The research project "Mapping Ancient Cultural Encounters: Greeks in Iran ca. 550 BC - ca. AD 650” (scientific coordination: Antigoni Zournatzi, Director of Research, Section of Greek and Roman Antiquity, Institute for Historical Research/NHRF) seeks to fill a gap in our knowledge about Greek-Iranian relations in antiquity through a systematic recording, assessment, and integration of the varied evidence that relates to the Greek presence and to Iranian-Greek interactions within the territory of the modern state of Iran from the Achaemenid to the Sasanian period.
The project is hosted by the Institute of Historical Research/NHRF and is placed under the auspices of the Hellenic National Commission for UNESCO. Partial funding for research on the subject: 2014-2015, collective project "Kyrtou plegmata" of the Institute of Historical Research/NHRF (National Strategic Reference Framework 2007-2013, Action KREPIS I); 2017-2020, collaborative Johns Hopkins University - NHRF project "Material Entanglements in the Ancient Mediterranean and Beyond" (The J. Paul Getty Foundation Connecting Art Histories initiative).
A Digital Project by Christina Kokkinia (Associate Researcher, The Hellenic East Programme, KERA) including in a preliminary edition the original texts, english translations, commentaries, indices and bibliography of inscriptions found at Boubon in SW Turkey. The website also includes maps, plans, photographs, and a short presentation of archaeological finds in the region. In the near future will be added any epigraphic finds that came to light after the publication of Ch. Kokkinia (ed.), Boubon : The Inscriptions and Archaeological Remains : A Survey 2004-2006, ΜΕΛΕΤΗΜΑΤΑ 60, Athens 2008 (p. x, 193, XXIII pl., 1 fold. map.) ISBN 960-7905-47-5.

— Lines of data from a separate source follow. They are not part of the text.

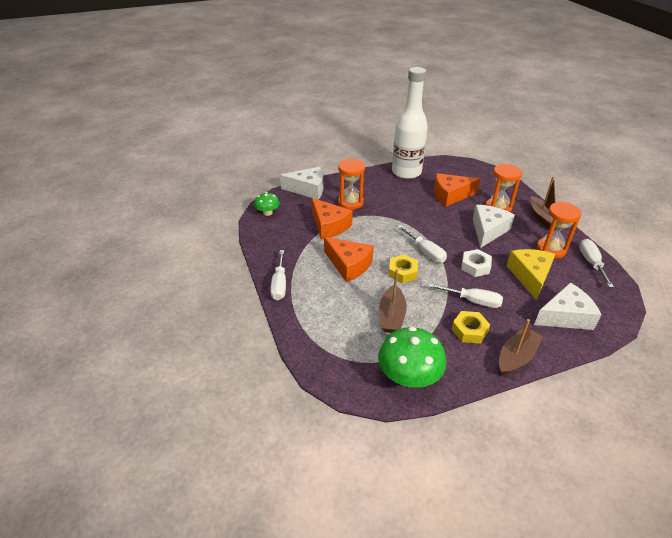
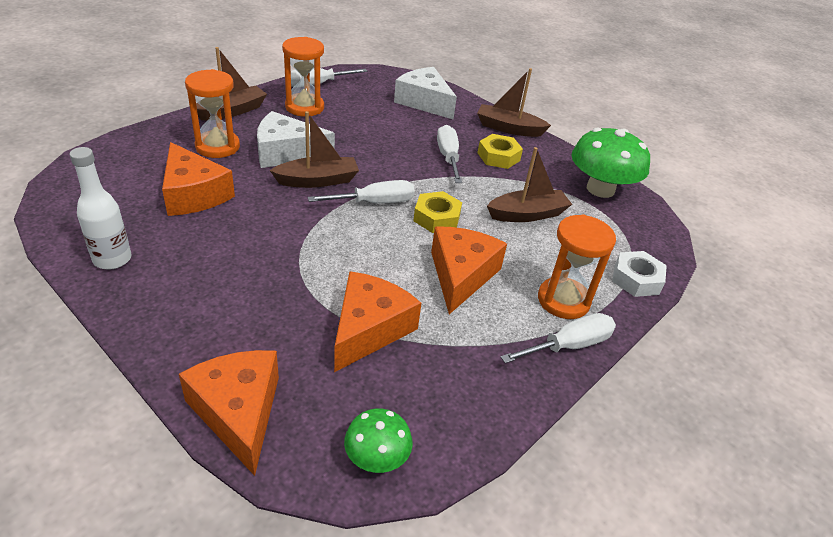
camera: 120 degrees left, 0 degrees up
white cheese [280,167,323,200] -> orange cheese [179,350,279,476]
orange hourglass [338,158,365,210] -> orange hourglass moved to [538,214,616,319]
white bottle [392,67,428,179] -> white bottle [70,147,132,270], size x0.53
white screwdriver [398,225,447,263] -> white screwdriver turned 45 degrees clockwise [308,180,415,204]
white nut [461,249,492,277] -> white nut moved to [612,251,667,297]
yellow cheese [507,249,555,300] -> none
none -> brown boat [270,111,359,188]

The website Kyprios Character, History, Archaeology & Numismatics of Ancient Cyprus is the outcome of the research project "The Silver Coinage of the Kings of Cyprus: Numismatics and History in the Archaic and Classical Periods (6th to 4th centuries BC) (SilCoinCy)" conducted at the Institute of Historical Research (IHR), National Hellenic Research Foundation (NHRF), Athens, Greece by Evangeline Markou (Associate Researcher, The Hellenic World and the East Programme, KERA). The research project is funded by the Action ARISTEIA II that falls under the Fourth Strategic Objective of the Operational Programme (OP) "Education and Lifelong Learning" (EdLL), entitled "Supporting the Human Capital in order to Promote Research and Innovation" of the National Strategic Reference Framework (NSRF) 2007-2013 which is co-funded by the European Social Fund (ESF) and National Resources.

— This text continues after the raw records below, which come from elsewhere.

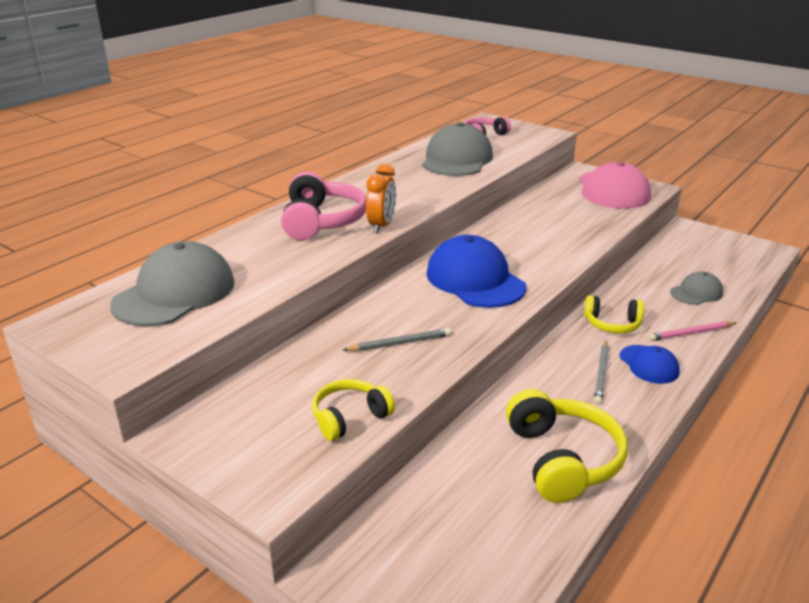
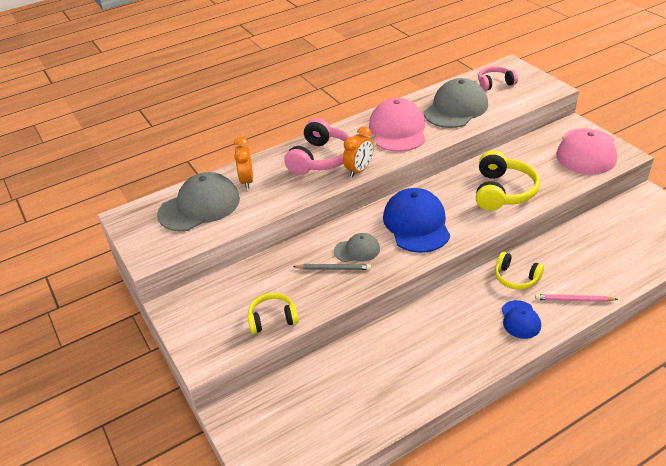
camera: 25 degrees right, 10 degrees up
yellow headphones [506,389,628,503] -> yellow headphones moved to [476,150,540,211]
grey pencil [594,340,609,405] -> none
grey cap [670,271,723,305] -> grey cap moved to [334,233,380,262]
none -> orange clock [234,137,253,189]
none -> pink cap [369,98,425,152]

One of the main features of the website is a searchable numismatic database that will host an important number of Cypriote coins (6th - 4th cent. BC) kept in private and public collections around the world. The numismatic database is accompanied by scientific articles written by external collaborators; they are organised in nine thematic categories and pertain to aspects of the history, archaeology and numismatics of ancient Cyprus. Together comes a bibliographic database comprising more than 600 bibliographical entries, compiled by Dr Anne Destrooper-Georgiades and dedicated to Cypriote numismatics, links to websites of interest, and an events calendar.
InCoMac (Inscriptions and Coins: New Documents from Ancient Macedonia) is a collaborative project of the Section of Greek and Roman Antiquity of the Institute of Historical Research, funded by the Operational Program “Education and Lifelong Learning” of the Ministry of Education, Lifelong Learning, and Religious Affairs, in the framework of the NRSF 2007-2013 (action Aristeia I).
This research project focuses on the systematic study and publication of primary sources, namely inscriptions preserved on stone and coins, which provide evidence about the history of ancient Macedonia. Both these categories of material evidence constitute primary sources of unparalleled significance for the study of institutions, diplomacy, social hierarchy, economic structure, the circulation of wealth and many other facets of ancient societies. This kind of contemporary evidence is a valuable supplement to the literary sources for ancient Macedonia, which in many cases were composed by authors writing in later periods.
The visitor of this website may find further, detailed information pertaining to the corpora and the digital collections of inscriptions and coins from Ancient Macedonia, as well as the publications that resulted from their study.